Selected excerpt =

::::::::

When someone describes a story as a “modern day fairytale,” they almost are describing one of two things. They’re either describing a story that is a modern reinvention of a famous period tale or they describe something that reuses and reinvents the archetypes found in old fairytales—the giant slayers and lost princesses. Both of these descriptions, I feel, do a disservice to what make fairy tales and folk tales important. I think what makes these types of stories important are how they uproot our understanding of reality. A boy leaves his village to fight a giant or a young woman is led astray by an evil witch--they're about removing us from the familiar and leaving us and the characters to make sense of a new chaos. That is to say, a good fairytale is like getting lost in the woods—all these elements that seem familiar become twisted strange and we with the characters have to obtain a new understanding to come out the other side.
The Mirror by Emma Rios and Hwei Lim is that kind of modern day fairytale.

::::::::

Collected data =

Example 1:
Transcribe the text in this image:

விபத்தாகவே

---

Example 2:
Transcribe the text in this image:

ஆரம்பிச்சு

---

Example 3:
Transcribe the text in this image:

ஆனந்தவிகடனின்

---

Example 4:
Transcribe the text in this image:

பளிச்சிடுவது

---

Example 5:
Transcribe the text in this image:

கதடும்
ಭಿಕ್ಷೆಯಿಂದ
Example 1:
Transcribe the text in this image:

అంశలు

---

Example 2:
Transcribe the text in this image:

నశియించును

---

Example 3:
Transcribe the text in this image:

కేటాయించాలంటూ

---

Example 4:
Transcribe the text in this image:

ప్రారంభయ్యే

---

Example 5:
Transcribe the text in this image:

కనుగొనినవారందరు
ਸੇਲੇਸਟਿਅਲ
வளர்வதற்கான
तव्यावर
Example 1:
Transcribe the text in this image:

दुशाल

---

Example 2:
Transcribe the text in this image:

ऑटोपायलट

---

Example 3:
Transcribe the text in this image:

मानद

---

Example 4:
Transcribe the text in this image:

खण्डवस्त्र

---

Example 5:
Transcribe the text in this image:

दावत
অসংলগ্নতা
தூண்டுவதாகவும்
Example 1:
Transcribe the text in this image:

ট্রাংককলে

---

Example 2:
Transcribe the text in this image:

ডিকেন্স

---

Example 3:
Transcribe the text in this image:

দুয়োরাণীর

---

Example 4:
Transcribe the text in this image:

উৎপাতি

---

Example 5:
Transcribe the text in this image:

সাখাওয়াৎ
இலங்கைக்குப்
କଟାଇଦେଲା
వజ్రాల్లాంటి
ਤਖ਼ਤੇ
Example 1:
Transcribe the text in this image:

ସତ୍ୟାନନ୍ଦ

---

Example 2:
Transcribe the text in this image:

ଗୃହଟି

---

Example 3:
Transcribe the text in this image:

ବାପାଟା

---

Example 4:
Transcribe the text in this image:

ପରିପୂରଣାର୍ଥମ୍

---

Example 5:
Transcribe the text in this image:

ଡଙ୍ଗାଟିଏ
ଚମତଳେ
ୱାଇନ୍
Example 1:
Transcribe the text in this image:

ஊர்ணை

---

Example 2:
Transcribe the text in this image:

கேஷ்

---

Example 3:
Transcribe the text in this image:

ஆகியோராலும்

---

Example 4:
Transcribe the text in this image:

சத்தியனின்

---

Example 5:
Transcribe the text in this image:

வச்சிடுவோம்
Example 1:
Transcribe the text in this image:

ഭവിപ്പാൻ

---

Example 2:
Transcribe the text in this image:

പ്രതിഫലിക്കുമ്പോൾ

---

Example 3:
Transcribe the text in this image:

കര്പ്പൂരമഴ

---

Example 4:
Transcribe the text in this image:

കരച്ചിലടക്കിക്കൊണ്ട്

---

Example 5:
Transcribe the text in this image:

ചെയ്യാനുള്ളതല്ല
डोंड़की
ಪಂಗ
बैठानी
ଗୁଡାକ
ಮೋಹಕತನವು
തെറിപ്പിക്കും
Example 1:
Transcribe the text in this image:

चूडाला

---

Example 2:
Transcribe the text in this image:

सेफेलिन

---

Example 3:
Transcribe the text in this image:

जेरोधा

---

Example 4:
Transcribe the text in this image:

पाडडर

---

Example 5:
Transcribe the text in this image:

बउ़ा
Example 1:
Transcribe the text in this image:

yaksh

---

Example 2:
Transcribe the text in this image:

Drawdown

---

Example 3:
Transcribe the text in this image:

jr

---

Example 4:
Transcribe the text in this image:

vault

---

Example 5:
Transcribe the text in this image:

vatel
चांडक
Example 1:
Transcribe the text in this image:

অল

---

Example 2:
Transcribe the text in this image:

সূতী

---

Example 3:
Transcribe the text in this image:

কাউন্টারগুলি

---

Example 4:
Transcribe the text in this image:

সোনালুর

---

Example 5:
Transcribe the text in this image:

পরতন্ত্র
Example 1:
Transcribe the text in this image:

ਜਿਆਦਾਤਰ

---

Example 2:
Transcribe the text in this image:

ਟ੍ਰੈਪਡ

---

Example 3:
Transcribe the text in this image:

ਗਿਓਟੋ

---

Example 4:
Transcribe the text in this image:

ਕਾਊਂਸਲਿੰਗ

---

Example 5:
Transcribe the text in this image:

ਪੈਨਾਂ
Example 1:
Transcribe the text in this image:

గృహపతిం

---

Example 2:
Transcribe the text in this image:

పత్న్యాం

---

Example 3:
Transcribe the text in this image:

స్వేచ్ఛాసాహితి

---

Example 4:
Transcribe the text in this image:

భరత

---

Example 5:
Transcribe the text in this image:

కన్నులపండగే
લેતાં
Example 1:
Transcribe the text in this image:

::::::::

Set of tasks =
[a] Answer these questions using the passage on fairy tales.
(i) Which archetypes found in old fairytales does the passage name?
(ii) What does the passage say a good fairytale is like?
(iii) Who created The Mirror?
[b] Please revise the entries from the first one through the line holding "ప్రారంభయ్యే", inclusive, replacing "Transcribe" with "Copy" and changing nothing else. Return only those lines.

Results =
[a]
(i) The giant slayers and lost princesses.
(ii) Getting lost in the woods.
(iii) Emma Rios and Hwei Lim.

[b]
Example 1:
Copy the text in this image:

விபத்தாகவே

---

Example 2:
Copy the text in this image:

ஆரம்பிச்சு

---

Example 3:
Copy the text in this image:

ஆனந்தவிகடனின்

---

Example 4:
Copy the text in this image:

பளிச்சிடுவது

---

Example 5:
Copy the text in this image:

கதடும்
ಭಿಕ್ಷೆಯಿಂದ
Example 1:
Copy the text in this image:

అంశలు

---

Example 2:
Copy the text in this image:

నశియించును

---

Example 3:
Copy the text in this image:

కేటాయించాలంటూ

---

Example 4:
Copy the text in this image:

ప్రారంభయ్యే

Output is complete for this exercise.